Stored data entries
▬▬▬▬▬▬▬▬▬▬

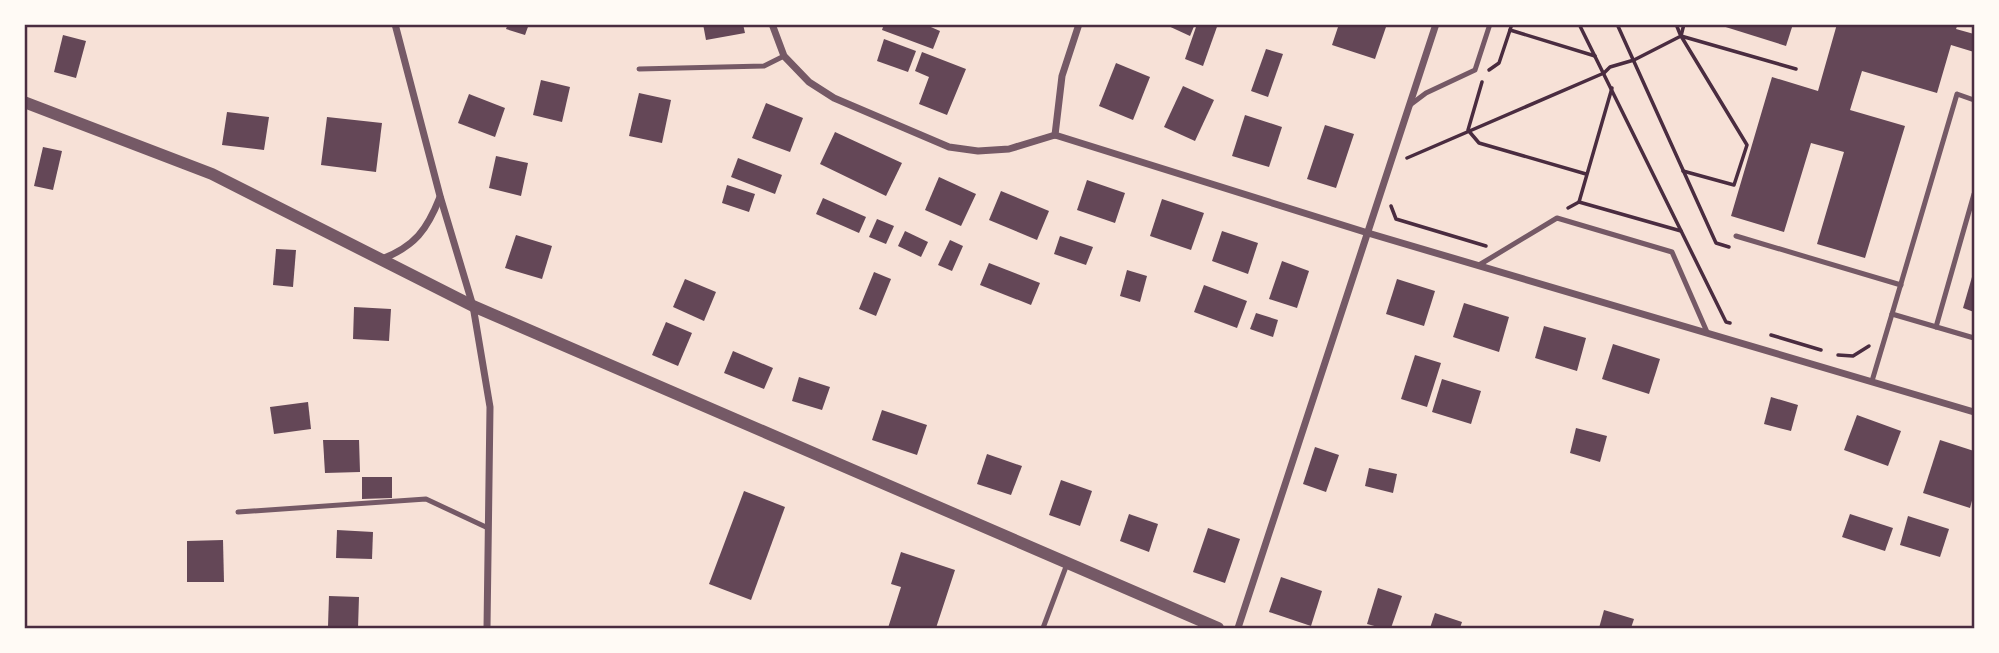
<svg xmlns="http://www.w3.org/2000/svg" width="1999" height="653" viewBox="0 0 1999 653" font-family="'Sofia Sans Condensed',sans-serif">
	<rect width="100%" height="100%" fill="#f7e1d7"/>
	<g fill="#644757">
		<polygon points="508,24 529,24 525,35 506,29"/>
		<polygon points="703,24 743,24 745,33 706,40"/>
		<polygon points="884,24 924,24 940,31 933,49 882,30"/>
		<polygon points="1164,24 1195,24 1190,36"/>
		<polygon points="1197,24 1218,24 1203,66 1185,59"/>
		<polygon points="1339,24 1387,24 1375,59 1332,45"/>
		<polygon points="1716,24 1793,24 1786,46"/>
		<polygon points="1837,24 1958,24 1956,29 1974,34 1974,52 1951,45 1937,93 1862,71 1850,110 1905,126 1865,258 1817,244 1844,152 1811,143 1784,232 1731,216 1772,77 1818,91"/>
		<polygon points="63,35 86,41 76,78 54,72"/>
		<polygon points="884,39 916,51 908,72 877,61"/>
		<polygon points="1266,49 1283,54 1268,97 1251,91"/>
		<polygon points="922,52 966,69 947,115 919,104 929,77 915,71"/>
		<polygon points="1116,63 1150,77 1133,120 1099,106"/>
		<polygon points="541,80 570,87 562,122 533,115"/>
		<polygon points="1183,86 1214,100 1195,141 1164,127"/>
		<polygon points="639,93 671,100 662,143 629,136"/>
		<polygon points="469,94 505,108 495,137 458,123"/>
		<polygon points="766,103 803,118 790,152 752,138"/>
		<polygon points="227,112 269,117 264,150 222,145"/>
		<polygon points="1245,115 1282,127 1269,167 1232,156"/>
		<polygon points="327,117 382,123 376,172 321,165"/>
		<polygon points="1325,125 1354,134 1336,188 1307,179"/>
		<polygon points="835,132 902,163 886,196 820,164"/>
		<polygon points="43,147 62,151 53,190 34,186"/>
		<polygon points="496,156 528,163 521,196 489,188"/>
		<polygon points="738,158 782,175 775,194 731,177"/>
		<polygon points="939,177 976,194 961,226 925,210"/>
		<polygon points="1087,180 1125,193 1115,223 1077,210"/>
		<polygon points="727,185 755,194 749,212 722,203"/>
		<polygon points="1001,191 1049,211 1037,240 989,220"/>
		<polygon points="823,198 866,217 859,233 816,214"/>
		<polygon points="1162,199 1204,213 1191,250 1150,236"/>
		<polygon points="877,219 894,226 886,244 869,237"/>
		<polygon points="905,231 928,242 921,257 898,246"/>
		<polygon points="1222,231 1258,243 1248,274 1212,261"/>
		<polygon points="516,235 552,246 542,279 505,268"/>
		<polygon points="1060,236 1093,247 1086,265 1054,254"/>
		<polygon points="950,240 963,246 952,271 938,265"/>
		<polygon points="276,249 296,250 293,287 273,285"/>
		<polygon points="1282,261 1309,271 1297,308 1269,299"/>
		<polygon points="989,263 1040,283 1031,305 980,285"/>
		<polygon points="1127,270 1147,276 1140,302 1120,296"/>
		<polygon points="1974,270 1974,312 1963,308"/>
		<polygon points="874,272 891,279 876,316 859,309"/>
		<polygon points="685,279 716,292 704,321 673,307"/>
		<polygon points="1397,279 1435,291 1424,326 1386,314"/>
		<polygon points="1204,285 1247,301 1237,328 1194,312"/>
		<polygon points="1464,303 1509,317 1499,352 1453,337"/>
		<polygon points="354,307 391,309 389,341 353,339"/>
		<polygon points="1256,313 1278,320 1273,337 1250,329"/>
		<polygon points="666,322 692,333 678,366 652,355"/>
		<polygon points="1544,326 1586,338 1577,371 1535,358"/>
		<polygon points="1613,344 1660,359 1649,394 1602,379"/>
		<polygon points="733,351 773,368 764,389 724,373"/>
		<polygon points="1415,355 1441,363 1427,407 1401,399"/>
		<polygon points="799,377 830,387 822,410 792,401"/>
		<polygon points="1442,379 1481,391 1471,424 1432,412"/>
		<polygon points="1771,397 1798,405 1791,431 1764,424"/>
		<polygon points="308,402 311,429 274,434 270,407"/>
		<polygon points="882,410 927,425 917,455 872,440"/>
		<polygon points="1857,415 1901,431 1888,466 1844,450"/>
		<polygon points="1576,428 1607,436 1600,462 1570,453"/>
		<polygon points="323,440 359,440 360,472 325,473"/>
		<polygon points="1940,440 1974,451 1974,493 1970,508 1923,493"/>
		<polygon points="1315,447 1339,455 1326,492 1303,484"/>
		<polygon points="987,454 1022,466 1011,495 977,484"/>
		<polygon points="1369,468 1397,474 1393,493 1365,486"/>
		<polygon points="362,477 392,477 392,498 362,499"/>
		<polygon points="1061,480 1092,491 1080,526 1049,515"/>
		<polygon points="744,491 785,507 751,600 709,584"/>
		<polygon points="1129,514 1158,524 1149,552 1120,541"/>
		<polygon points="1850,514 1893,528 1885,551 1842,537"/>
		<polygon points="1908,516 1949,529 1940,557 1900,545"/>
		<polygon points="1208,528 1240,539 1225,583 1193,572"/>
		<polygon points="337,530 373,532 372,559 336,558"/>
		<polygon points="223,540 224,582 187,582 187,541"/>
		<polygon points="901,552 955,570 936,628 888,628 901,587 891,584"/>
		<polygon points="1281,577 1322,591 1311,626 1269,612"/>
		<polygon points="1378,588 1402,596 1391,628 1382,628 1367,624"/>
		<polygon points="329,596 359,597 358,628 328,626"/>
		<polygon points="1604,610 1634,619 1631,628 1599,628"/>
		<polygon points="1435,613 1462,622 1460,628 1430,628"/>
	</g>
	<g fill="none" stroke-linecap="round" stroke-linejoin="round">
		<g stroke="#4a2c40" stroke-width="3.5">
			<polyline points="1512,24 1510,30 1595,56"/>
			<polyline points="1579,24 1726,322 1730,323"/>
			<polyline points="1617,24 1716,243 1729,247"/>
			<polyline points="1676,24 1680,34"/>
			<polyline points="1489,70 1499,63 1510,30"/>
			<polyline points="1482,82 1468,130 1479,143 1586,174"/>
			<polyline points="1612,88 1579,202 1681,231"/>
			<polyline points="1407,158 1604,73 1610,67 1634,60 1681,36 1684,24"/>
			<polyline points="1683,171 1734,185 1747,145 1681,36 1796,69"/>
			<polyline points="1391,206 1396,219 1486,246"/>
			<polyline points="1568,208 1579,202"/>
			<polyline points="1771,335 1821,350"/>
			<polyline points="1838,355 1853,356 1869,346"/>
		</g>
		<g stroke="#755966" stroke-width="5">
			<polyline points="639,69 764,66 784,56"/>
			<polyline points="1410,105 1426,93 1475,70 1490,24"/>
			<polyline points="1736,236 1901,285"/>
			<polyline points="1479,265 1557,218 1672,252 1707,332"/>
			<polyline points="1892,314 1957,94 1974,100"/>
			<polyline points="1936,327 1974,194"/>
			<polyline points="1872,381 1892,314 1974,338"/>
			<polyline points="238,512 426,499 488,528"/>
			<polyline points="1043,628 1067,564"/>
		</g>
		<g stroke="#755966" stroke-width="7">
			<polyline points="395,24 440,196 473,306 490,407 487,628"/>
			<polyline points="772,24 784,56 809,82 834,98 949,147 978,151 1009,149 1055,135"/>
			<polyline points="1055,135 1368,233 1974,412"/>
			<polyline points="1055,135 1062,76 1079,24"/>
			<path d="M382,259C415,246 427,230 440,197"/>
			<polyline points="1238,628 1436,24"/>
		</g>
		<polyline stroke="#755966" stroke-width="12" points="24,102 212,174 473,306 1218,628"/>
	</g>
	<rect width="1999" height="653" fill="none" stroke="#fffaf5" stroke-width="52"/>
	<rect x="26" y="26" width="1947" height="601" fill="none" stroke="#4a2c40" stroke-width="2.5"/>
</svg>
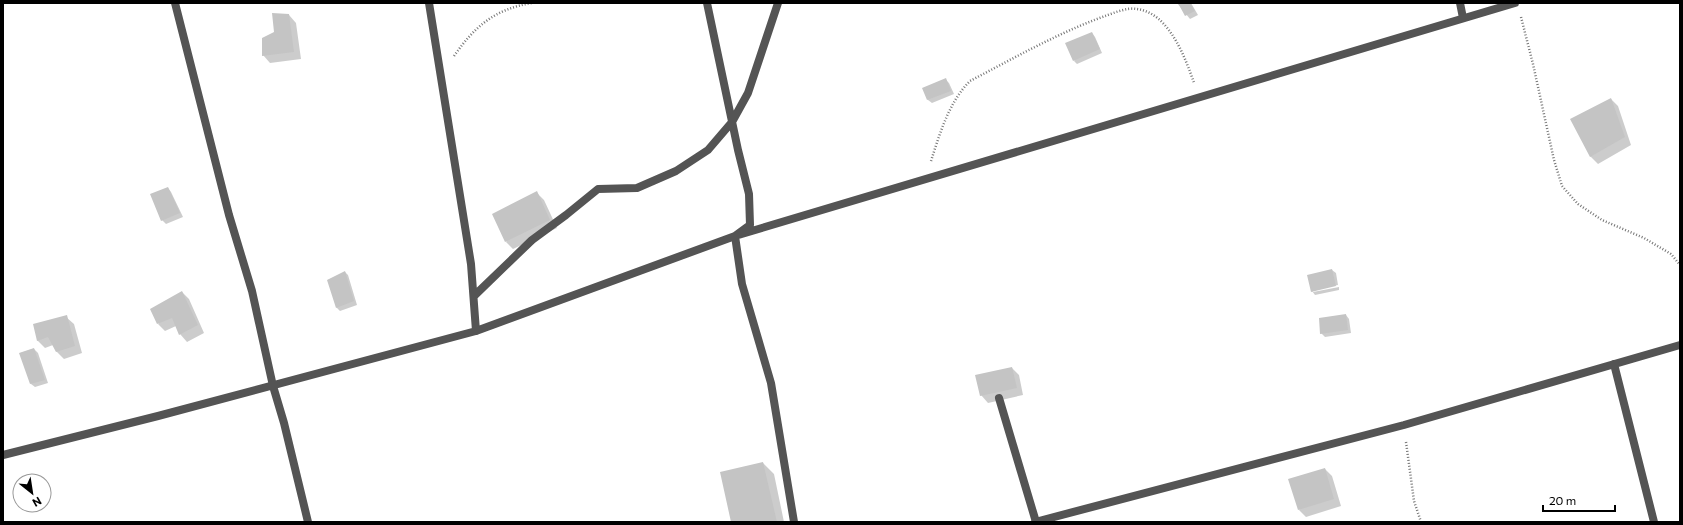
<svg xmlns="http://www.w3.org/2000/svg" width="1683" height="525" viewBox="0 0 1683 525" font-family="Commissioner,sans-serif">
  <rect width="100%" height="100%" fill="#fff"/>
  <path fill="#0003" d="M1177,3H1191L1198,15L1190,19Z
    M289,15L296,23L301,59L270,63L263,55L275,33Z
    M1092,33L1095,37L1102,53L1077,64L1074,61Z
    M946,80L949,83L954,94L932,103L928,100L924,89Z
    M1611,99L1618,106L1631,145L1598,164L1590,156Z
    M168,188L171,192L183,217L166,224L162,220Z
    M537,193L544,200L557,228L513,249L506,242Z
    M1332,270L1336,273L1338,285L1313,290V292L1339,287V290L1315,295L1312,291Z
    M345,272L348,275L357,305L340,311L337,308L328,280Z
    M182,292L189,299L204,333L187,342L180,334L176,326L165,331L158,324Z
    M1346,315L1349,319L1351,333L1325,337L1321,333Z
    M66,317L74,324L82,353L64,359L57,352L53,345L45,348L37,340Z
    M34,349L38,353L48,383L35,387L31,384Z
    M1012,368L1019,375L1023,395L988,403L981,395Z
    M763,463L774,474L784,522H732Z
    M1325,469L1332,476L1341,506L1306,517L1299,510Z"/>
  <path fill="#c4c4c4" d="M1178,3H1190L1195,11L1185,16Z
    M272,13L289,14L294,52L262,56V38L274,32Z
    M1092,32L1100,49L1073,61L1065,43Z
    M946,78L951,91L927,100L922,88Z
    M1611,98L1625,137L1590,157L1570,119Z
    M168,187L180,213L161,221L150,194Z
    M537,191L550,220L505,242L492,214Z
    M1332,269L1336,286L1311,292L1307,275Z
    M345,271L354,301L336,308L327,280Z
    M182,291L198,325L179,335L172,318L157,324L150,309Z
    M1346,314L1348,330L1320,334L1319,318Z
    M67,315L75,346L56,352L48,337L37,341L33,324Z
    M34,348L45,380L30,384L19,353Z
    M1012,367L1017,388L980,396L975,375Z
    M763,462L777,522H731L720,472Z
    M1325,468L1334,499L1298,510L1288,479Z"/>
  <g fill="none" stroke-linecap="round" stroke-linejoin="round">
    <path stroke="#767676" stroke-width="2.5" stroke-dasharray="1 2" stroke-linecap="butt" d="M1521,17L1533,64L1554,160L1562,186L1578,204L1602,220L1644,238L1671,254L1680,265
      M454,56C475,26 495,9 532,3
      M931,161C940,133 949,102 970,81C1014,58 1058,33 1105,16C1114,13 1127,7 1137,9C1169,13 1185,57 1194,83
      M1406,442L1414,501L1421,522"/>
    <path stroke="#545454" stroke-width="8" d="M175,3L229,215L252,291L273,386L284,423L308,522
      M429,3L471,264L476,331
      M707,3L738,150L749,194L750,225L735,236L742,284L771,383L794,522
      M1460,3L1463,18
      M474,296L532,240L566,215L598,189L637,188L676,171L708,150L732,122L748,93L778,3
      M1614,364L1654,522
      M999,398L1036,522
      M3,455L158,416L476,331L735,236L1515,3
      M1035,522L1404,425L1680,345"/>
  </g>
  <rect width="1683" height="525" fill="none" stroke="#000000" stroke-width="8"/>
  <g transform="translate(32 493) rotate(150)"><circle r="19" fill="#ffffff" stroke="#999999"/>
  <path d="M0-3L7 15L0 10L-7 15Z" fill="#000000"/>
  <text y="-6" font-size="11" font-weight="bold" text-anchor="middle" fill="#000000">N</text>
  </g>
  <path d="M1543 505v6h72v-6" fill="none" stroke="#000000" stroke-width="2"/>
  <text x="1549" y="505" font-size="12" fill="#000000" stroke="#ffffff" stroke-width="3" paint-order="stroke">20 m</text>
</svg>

▬▬▬▬▬▬▬▬▬▬

Directions — Among the lines above, which ones hold the string "linecap"? Show them.

Solution for this problem —
	<g fill="none" stroke-linecap="round" stroke-linejoin="round">
  <g fill="none" stroke-linecap="round" stroke-linejoin="round">
    <path stroke="#767676" stroke-width="2.5" stroke-dasharray="1 2" stroke-linecap="butt" d="M1521,17L1533,64L1554,160L1562,186L1578,204L1602,220L1644,238L1671,254L1680,265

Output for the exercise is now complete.